Copy lessons as Markdown, paste them back in

ReleaseSlate Builder

If you work with an AI chat app alongside Slate, two new features simplify the back-and-forth. Copy any lesson as Markdown in one click, share it with Claude, ChatGPT, Gemini, or any AI agent, get it revised, and paste it straight back in via single LESSON.md import. No file export, no converter, no intermediate step.

Copy as Markdown

The lesson editor's quick-actions button (the floating button in the bottom-right corner of the editor) now includes a Copy as Markdown action. Click it and Slate copies your lesson to the clipboard as Markdown, ready to paste anywhere. If you're working on an assessment lesson, it copies as ASSESSMENT.md instead. Either way, you'll see a brief confirmation telling you what was copied.

The Slate lesson editor quick-actions button expanded, showing the Copy as Markdown option.
Copy as Markdown in the lesson editor's quick-actions button.

The output includes your full lesson: text converted to Markdown, your lesson title, and all supported block types including accordions, tabs, knowledge checks, labelled graphics, and layout grids. The one exception is code blocks (HTML/CSS/JS), which can't be represented in Markdown, so they're left as a note in the output so you know where they were.

Paste from clipboard

Single LESSON.md imports now let you paste a lesson directly from your clipboard, alongside the existing file drop and browse options. Switch to the paste tab, paste your content, and Slate shows you a preview before importing: how many blocks were found, and any issues to be aware of. Same result as uploading a file, just faster.
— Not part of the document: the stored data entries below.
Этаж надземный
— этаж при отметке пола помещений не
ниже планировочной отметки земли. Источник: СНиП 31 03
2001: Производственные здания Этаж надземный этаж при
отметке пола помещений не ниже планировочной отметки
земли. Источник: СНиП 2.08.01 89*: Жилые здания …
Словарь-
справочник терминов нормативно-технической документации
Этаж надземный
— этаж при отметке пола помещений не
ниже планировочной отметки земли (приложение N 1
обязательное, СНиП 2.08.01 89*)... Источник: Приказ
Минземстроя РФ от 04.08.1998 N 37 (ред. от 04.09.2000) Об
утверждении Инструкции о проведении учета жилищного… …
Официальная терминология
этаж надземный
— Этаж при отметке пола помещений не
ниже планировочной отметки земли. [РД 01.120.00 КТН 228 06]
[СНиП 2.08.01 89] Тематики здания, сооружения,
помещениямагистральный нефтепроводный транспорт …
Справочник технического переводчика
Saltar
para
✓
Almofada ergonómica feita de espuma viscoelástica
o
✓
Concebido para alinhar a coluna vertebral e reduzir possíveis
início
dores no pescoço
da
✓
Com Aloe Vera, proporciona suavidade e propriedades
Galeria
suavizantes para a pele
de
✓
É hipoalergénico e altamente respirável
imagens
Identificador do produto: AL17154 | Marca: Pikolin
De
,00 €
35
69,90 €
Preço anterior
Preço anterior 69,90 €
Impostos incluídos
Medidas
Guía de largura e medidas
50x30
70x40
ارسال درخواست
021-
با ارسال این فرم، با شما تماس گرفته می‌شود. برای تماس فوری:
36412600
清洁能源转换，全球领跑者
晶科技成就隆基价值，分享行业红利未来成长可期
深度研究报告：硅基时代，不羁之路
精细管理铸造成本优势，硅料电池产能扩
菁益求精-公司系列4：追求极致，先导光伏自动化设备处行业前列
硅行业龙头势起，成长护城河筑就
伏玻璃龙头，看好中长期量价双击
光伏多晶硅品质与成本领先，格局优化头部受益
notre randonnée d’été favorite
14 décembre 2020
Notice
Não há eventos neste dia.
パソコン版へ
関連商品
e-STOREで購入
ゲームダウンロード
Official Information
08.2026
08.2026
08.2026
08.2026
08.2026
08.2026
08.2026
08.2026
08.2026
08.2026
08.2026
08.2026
The Slate LESSON.md import dialog showing the paste from clipboard option.
Single LESSON.md imports now let you paste a lesson from your clipboard alongside file drop and browse.

The workflow

Put the two together and the loop with an AI agent is four steps:

  1. Open a lesson in Slate and click Copy as Markdown from the quick-actions button.
  2. Paste the content into Claude, Gemini, ChatGPT, or whichever agent you prefer.
  3. Ask for what you want: a rewrite, tighter examples, an added knowledge check, a different structure.
  4. Paste it back into Slate via single LESSON.md import.

The revised lesson imports as a new lesson alongside the original, so you can compare them before deciding what to keep. Your original stays intact.

LESSON.md carries your lesson's content and structure: text, block types, knowledge checks, and layout. Block-level presentation (backgrounds, custom spacing, shape dividers, narration, device visibility controls, and custom text colours) lives in Slate's editor and doesn't travel with the copy. The loop is for iterating on content; once you're happy with the structure, apply any visual finishing touches in Slate.

The same loop works without an AI in the picture. Copy the lesson as Markdown, edit it directly in VS Code, Obsidian, Notion, or any text editor, and paste it back in. For creators who prefer to draft or structure content in a text environment before polishing in Slate's editor, the handoff works cleanly in both directions.

About LESSON.md

New to Markdown? It's a plain-text format where a few symbols do the work: # makes a heading, - starts a list, ** bolds a word. Most AI chat apps write it naturally. More on writing eLearning in Markdown β†’

LESSON.md is the open Markdown format for eLearning content. It covers nearly every block Slate supports: accordions, tabs, labelled graphics, flip cards, knowledge checks, layout grids, and more. All in a plain-text file any editor or AI tool can read and write. The spec lives at lesson.md, alongside a browser-based converter, downloadable templates, and a free agent skill for authoring full course bundles from source content.

Copy as Markdown and clipboard paste are available on every Slate plan, including Free.